In overcoming the interference problem, however, conventional synchronous pacers introduce a second serious problem. In the conventional synchronous pacer, it is necessary to incorporate an input inhibit period, referred to as the refractory delay period, during which the synchronous pacer is blind to input activity from the heart as well as from interference sources. The purpose of this refractory delay period is to prevent the synchronous pacer from triggering on interference signals at higher than biologic rates. Thus, each time the synchronous pacer delivers an output pulse to the heart, the unit becomes insensitive to either a noise input pulse or a premature ventricular contraction (PVC) occuring during the input refractory delay period. While it is desirable to thus make the unit insensitive to noise pulses during the refractory period, the inability to recognize a PVC may result in the discharge of a competitive artificial stimulus during the vulnerable period which follows the PVC. This condition has the potential for inducing fibrillation.
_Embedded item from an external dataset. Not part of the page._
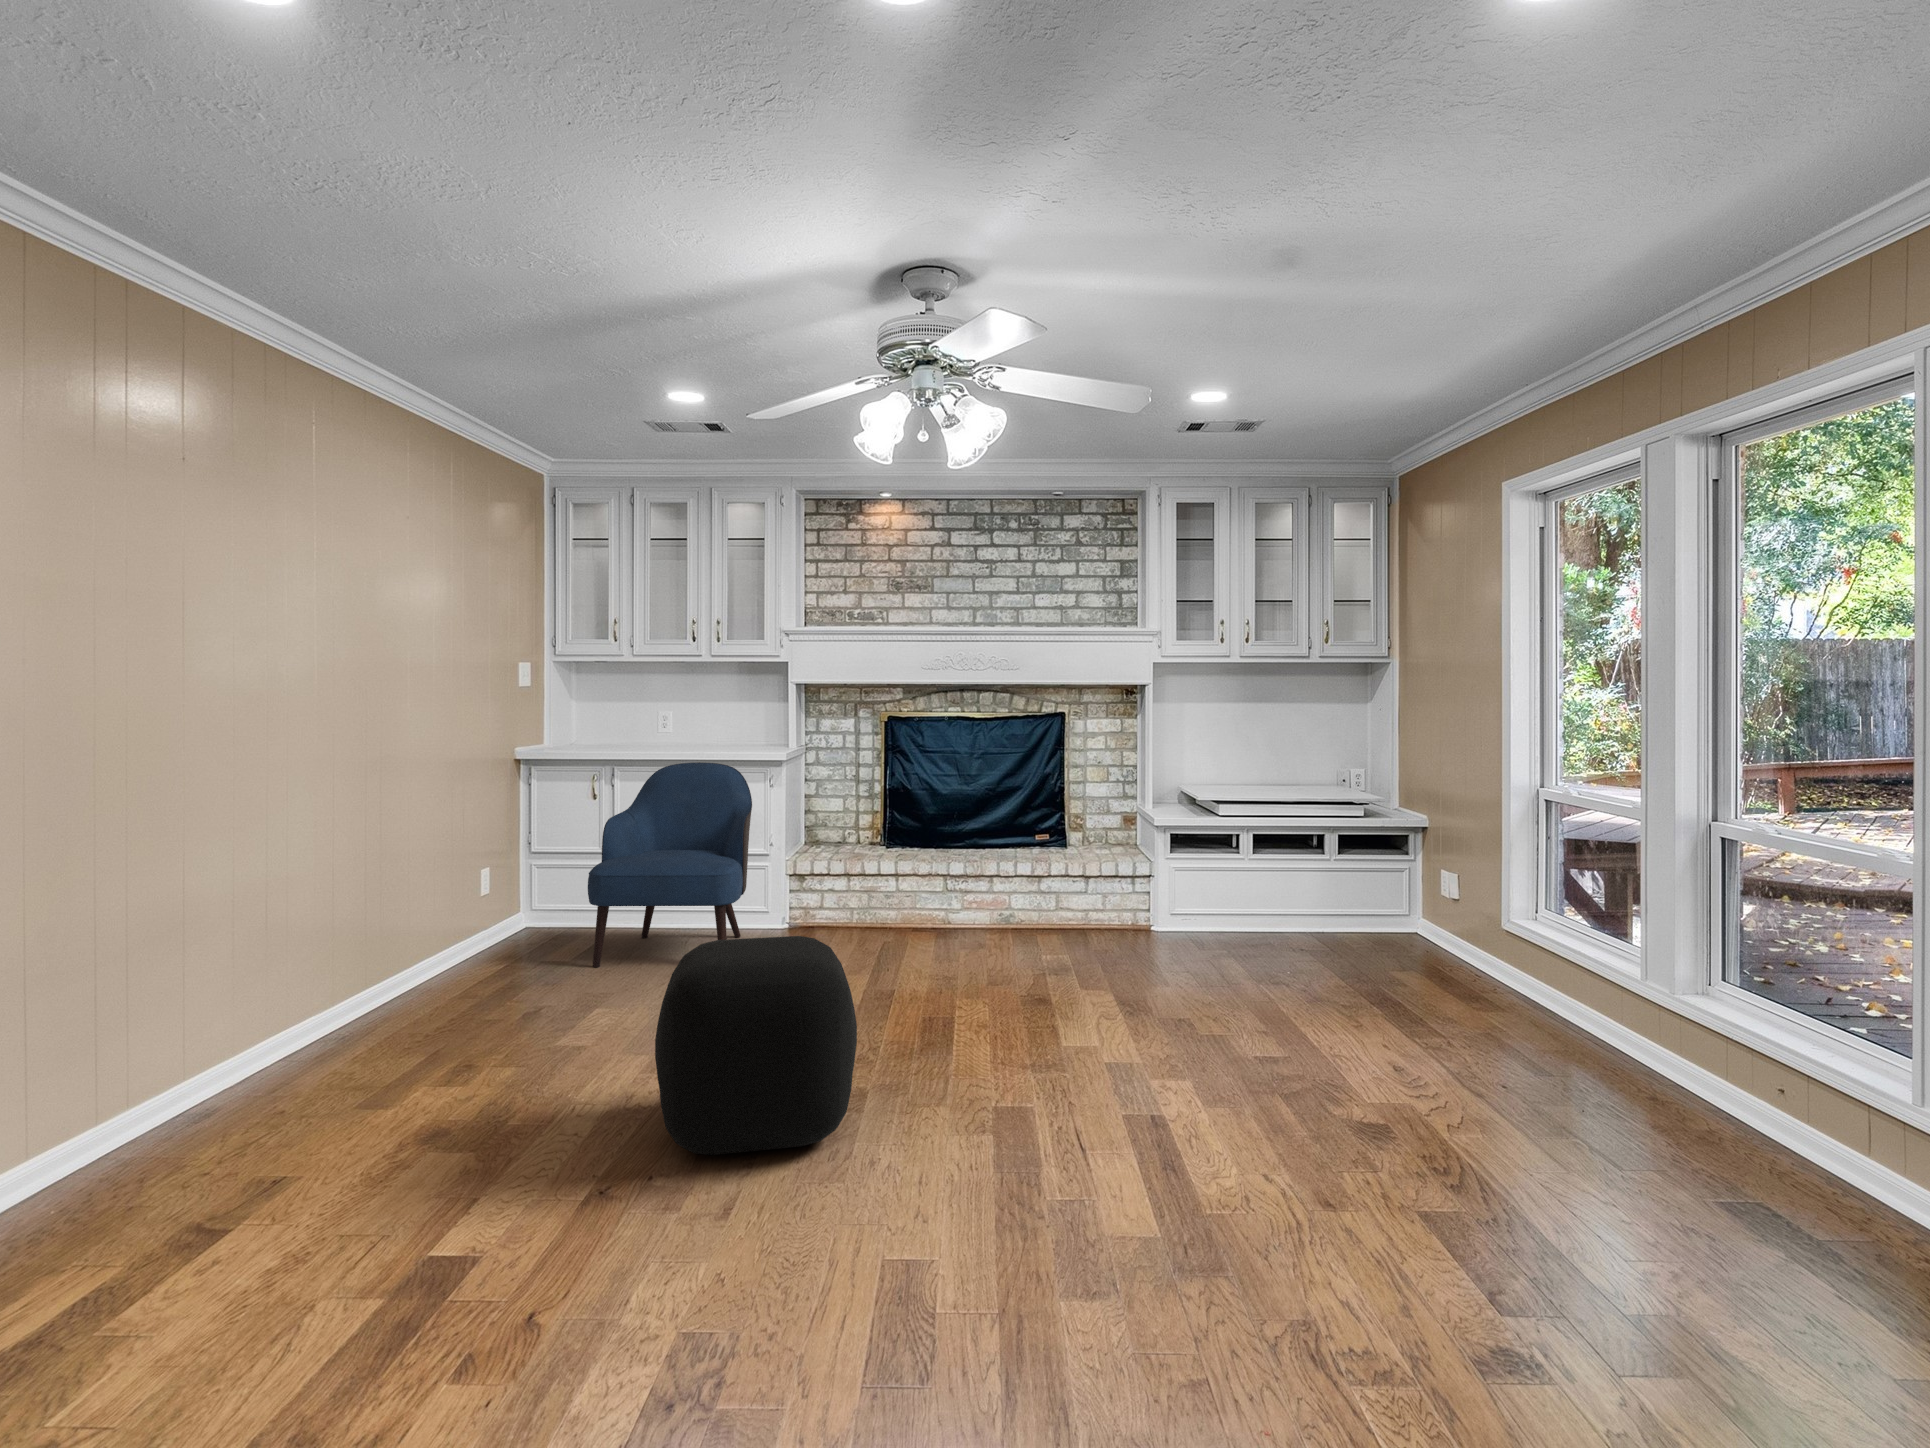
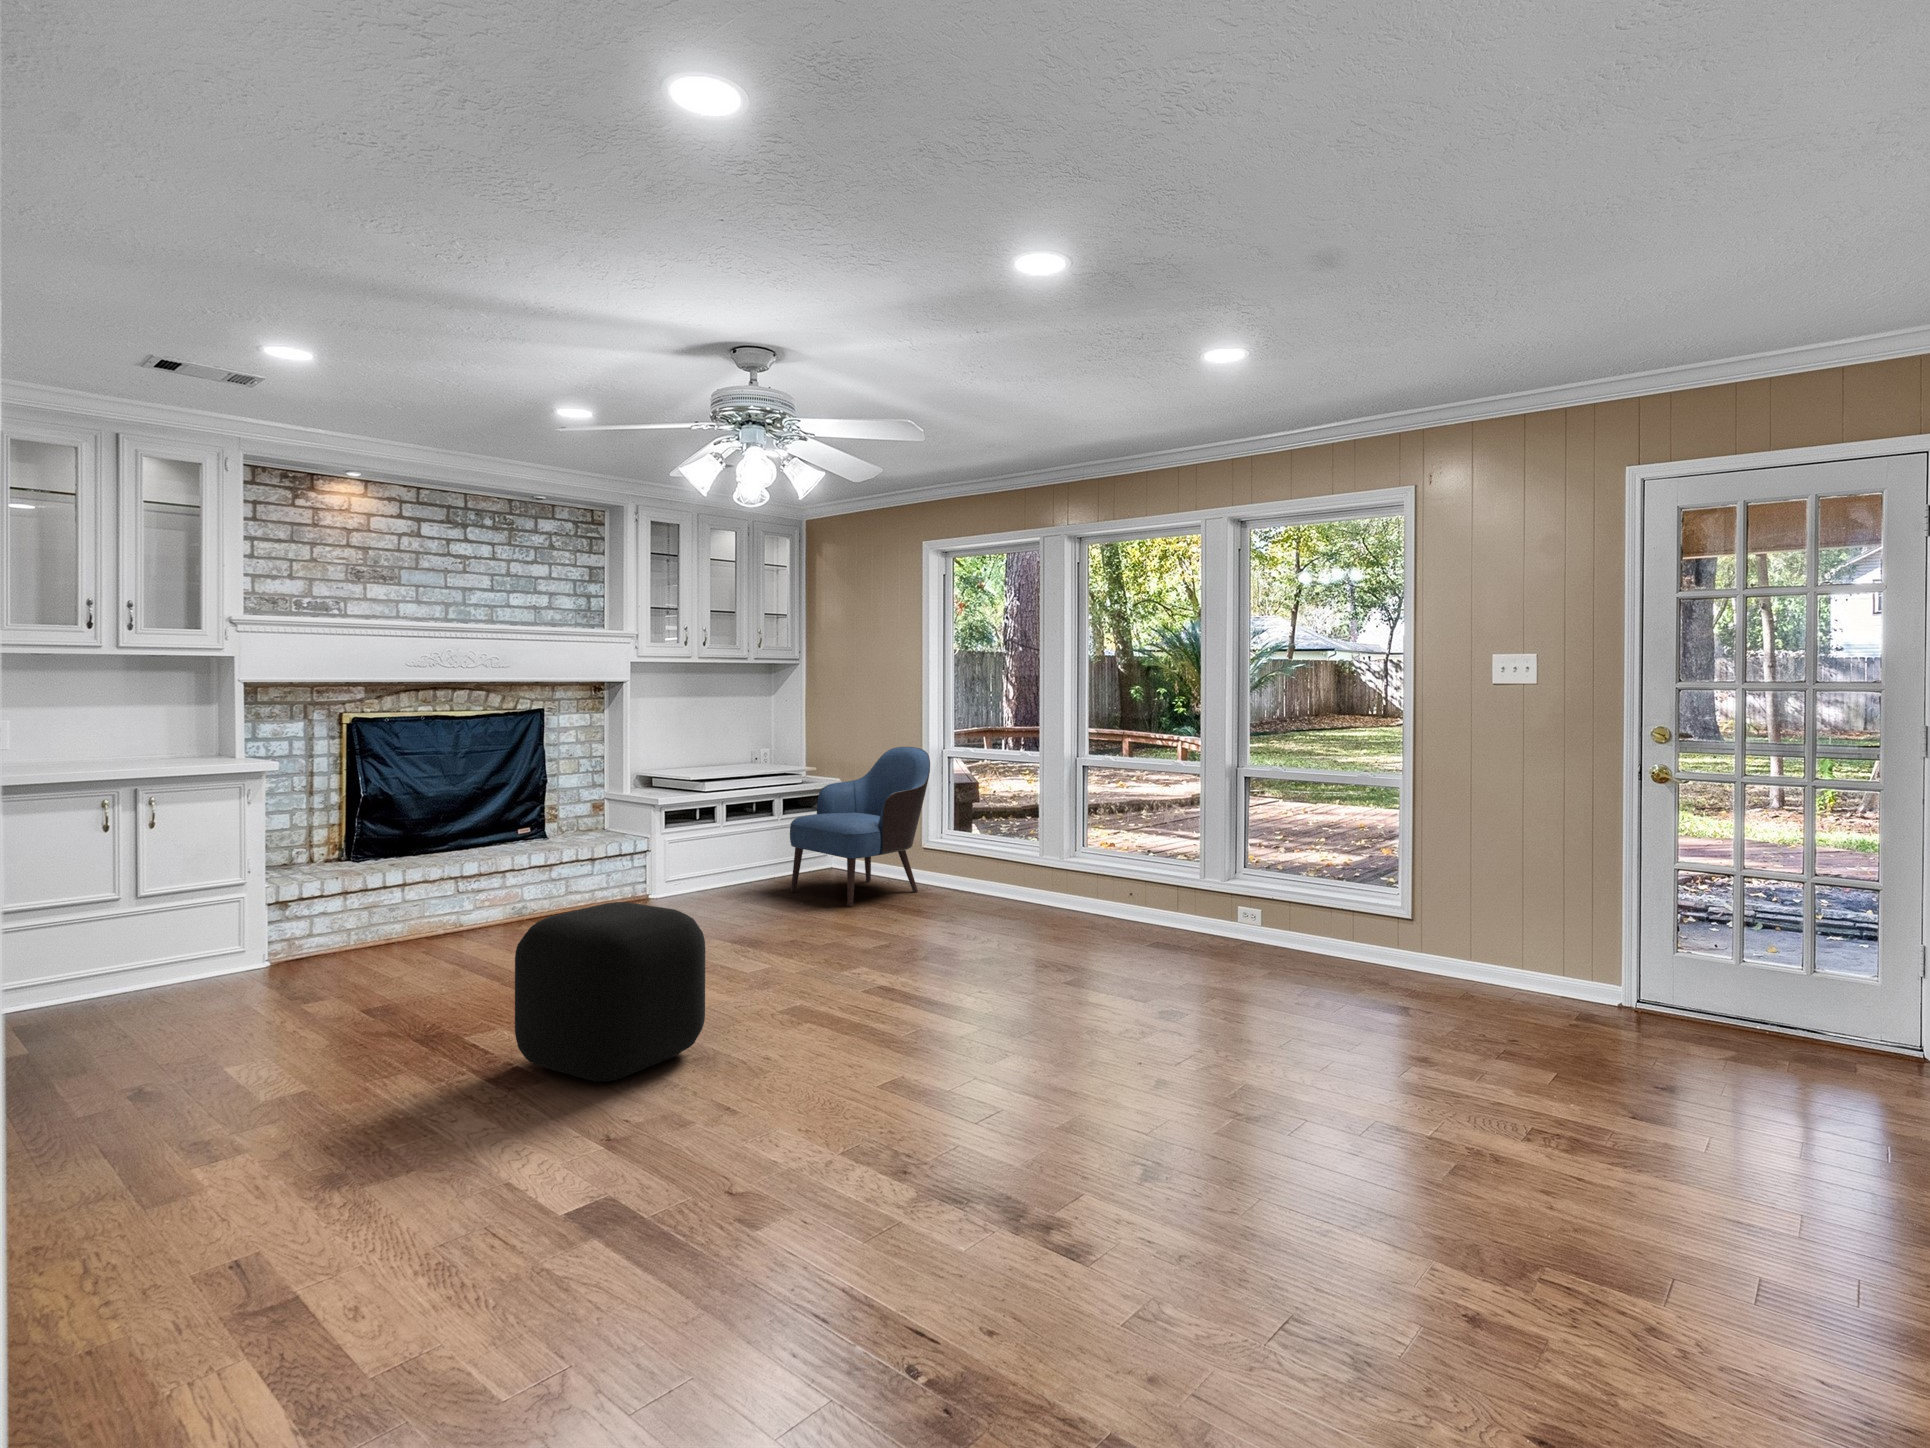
armchair: present [588,762,752,967] -> present [790,747,930,907]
One prior art solution to this latter problem is to reduce the input refractory delay period to minimize the period of insensitivity to PVCs. However, this solution leads to other disadvantages in the presence of relatively high rate interference fields. Since the output rate of the synchronous pacer in noise fields is limited only by the duration of the input refractory delay period, as this period is shortened to improve recognition of PVCs, the maximum output rate of the unit in higher frequency noise fields can increase beyond the maximum permissible pacing rate. Thus, a conflict exists between the necessity for minimizing the refractory period to minimize the possibility of not detecting PVCs and the necessity for increasing the refractory period in order to ensure a safe maximum rate in noise fields. In conventional synchronous pacers, a typical compromise value for the input refractory delay period is about 400 milliseconds, which allows a maximum rate of about 150 pulses per minute in the presence of interference at or above this rate. This compromise is far from ideal, since a heart rate of 150 beats per minute can decompensate elderly patients, or those with cardiac or vascular disorders. Furthermore, the 400 millisecond refractory delay still permits some early PVCs to remain unsensed, so that the possibility of competitive pacing is not eliminated.
Representative prior art demand pacers are shown in U.S. Pat. Nos. 3,661,157, 3,678,937 and 3,693,626. These units are all subject to being inhibited in the presence of external interference at rates which mock normal biologic heart rates. A prior art synchronous pacemaker is shown in U.S. Pat. No. 3,433,228. This unit, in common with other prior art synchronous pacers, cannot sense premature ventricular contractions that fall within its own refractory delay period, and is also capable of being triggered at relatively high rates by interference. A complex dual channel pacer is disclosed in Fischler et al Atrial Synchronized Demand Heart Pacing, IEEE Transactions on Biomedical Engineering, Vol. BME-16, No. 1, January 1969. The disclosed system is based on both synchronized and demand pacemaker concepts, but is nevertheless subject to being completely inhibited in the presence of interference fields in the range of normal heart rates.